Return each of the lines below verbatim, keeping every character as it appears.

(MATERIAL SHOWN begins)

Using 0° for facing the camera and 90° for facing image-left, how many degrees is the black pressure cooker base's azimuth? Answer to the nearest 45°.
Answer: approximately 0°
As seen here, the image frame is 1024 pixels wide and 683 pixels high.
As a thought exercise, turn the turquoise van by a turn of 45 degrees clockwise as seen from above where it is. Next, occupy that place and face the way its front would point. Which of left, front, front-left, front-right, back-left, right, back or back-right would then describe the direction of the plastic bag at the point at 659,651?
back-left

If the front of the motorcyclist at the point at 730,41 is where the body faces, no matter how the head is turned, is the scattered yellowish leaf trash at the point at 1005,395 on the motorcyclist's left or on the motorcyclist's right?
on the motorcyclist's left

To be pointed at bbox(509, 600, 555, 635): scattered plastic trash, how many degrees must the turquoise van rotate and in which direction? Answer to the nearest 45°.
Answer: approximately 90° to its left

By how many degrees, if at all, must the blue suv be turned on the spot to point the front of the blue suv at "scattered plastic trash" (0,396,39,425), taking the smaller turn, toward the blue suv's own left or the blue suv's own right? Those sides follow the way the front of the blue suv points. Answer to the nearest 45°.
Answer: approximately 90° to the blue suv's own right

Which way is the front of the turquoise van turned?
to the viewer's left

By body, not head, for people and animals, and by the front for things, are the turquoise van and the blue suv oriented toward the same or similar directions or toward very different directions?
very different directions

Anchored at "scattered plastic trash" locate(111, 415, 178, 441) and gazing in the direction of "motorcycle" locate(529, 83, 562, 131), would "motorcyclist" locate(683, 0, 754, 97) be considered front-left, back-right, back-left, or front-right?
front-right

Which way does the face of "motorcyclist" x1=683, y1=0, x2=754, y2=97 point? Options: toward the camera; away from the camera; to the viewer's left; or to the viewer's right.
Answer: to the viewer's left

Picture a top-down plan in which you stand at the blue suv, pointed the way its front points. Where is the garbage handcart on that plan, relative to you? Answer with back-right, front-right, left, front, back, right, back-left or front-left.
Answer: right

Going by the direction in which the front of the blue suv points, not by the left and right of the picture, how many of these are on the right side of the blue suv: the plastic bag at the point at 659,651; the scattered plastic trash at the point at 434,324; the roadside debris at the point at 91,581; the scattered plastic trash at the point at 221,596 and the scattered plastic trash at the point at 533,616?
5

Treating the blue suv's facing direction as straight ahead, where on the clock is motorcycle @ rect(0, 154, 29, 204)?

(MATERIAL SHOWN ends)

RESPONSE:
Using 0° for facing the camera and 90° for facing image-left, how many degrees is the black pressure cooker base's azimuth? Answer to the nearest 45°.
Answer: approximately 0°
As seen here, the image frame is 1024 pixels wide and 683 pixels high.
As a thought exercise, turn the turquoise van by a turn of 45 degrees clockwise as seen from above where it is. Next, occupy that place and face the way its front would point. Which of left, front, front-left, front-right, back-left, right, back or back-right would then describe the direction of the plastic bag at the point at 659,651?
back-left

If the front of the motorcyclist at the point at 730,41 is where the body faces, no matter how the head is turned, is the scattered yellowish leaf trash at the point at 1005,395 on the motorcyclist's left or on the motorcyclist's right?
on the motorcyclist's left

To be pointed at bbox(509, 600, 555, 635): scattered plastic trash, how many degrees must the turquoise van rotate and in which direction? Answer to the nearest 45°.
Answer: approximately 90° to its left

By how many degrees, if at all, must the blue suv be turned on the spot to point the front of the blue suv at "scattered plastic trash" (0,396,39,425), taking the smaller turn, toward the blue suv's own left or the blue suv's own right? Those sides follow the way the front of the blue suv points. Answer to the nearest 45°.
Answer: approximately 90° to the blue suv's own right

Which way is the front of the turquoise van turned?
to the viewer's left

By body, not head, for people and animals, and by the front for things, are the turquoise van and the blue suv oriented toward the same or similar directions or toward very different directions?
very different directions

Anchored at "scattered plastic trash" locate(111, 415, 178, 441) and gazing in the direction of "motorcycle" locate(529, 83, 562, 131), would "motorcyclist" locate(683, 0, 754, 97) be considered front-left, back-right, back-left, or front-right?
front-right

Which way does the face of "motorcyclist" x1=683, y1=0, x2=754, y2=97 point? Options: toward the camera; away from the camera; to the viewer's left; or to the viewer's right.
Answer: to the viewer's left

Picture a top-down plan in which you stand at the blue suv, pointed the way its front points. Where is the garbage handcart on that plan, relative to you? Answer with back-right, front-right, left, front, back, right, back-left or front-left.
Answer: right

Going by the direction in which the front of the blue suv points, not by the left and right of the picture, how many of these are on the right side of the blue suv: the plastic bag at the point at 659,651; the scattered plastic trash at the point at 434,324; the roadside debris at the point at 91,581; the scattered plastic trash at the point at 221,596 and the scattered plastic trash at the point at 533,616?
5

Treating the blue suv's facing direction as straight ahead, where on the clock is motorcycle @ rect(0, 154, 29, 204)?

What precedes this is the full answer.